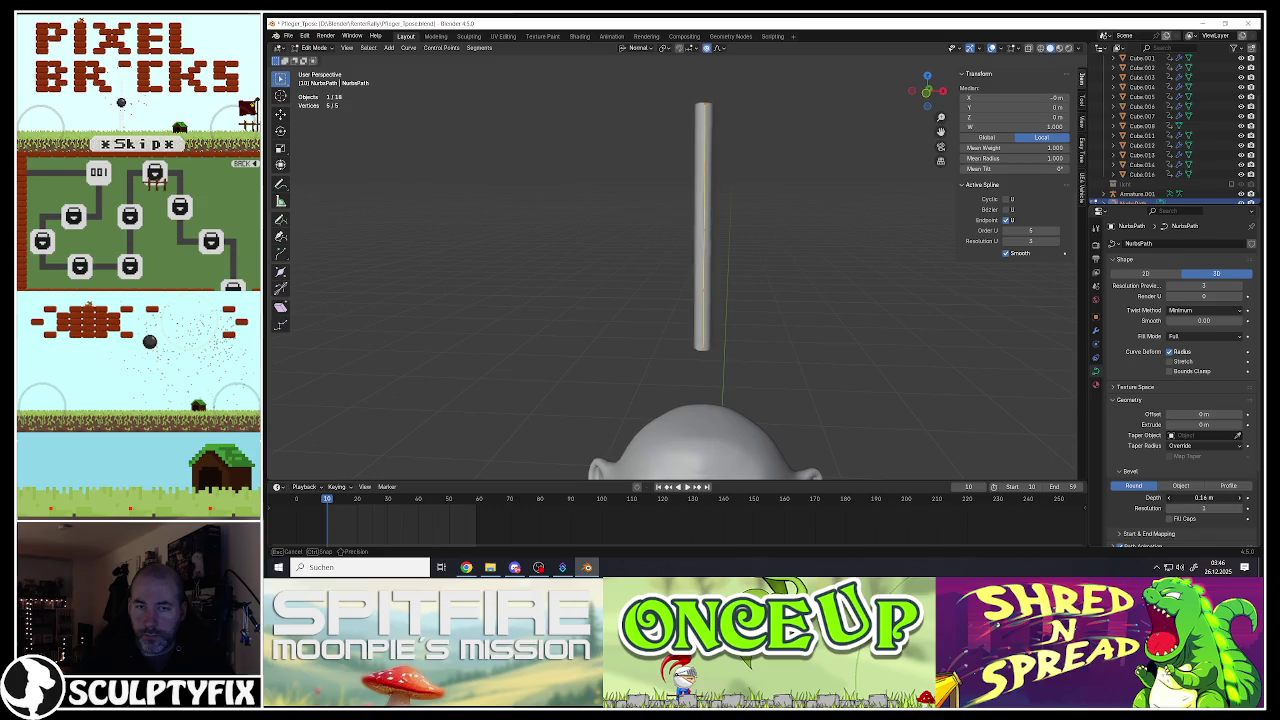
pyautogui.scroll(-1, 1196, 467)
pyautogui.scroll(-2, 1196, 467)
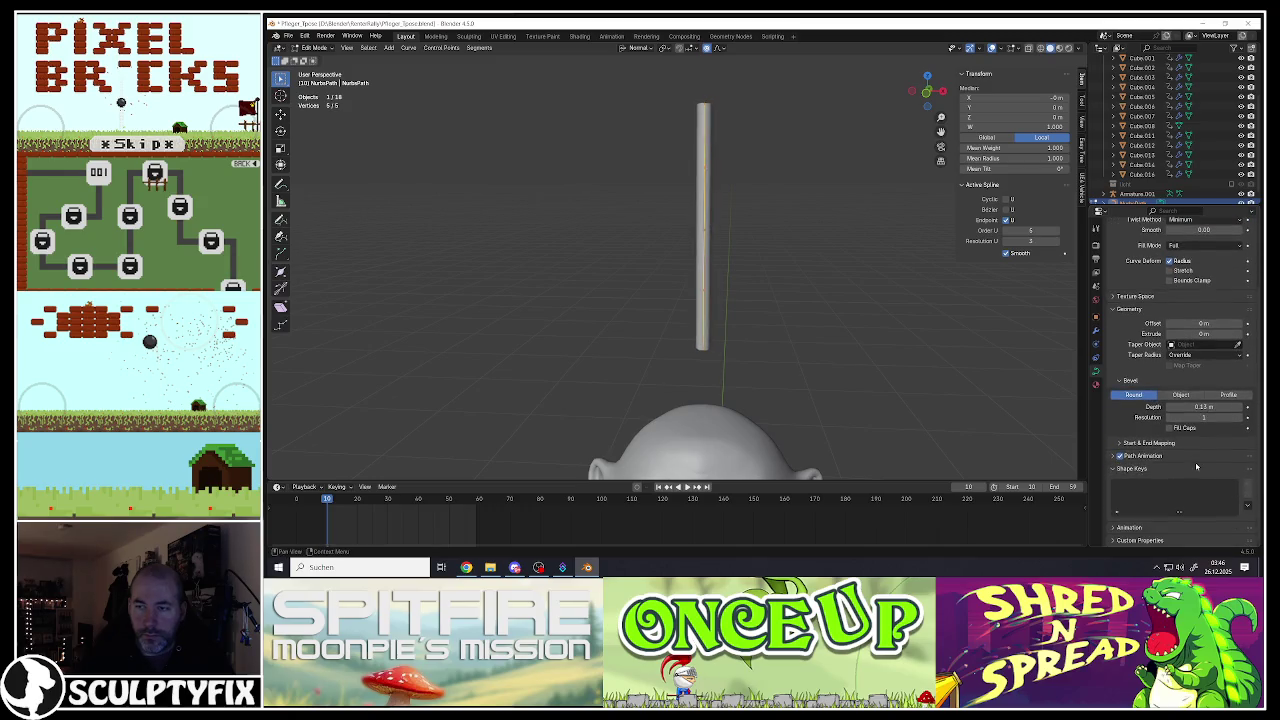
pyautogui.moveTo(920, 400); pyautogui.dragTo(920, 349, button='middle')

### Instructions to follow
Retype, word for word, only the line holding "pyautogui.scroll(-2, 1196, 467)" and the lines after it through the final line of the listing above, and leave every picture out.

### Answer space
pyautogui.scroll(-2, 1196, 467)
pyautogui.moveTo(920, 400); pyautogui.dragTo(920, 349, button='middle')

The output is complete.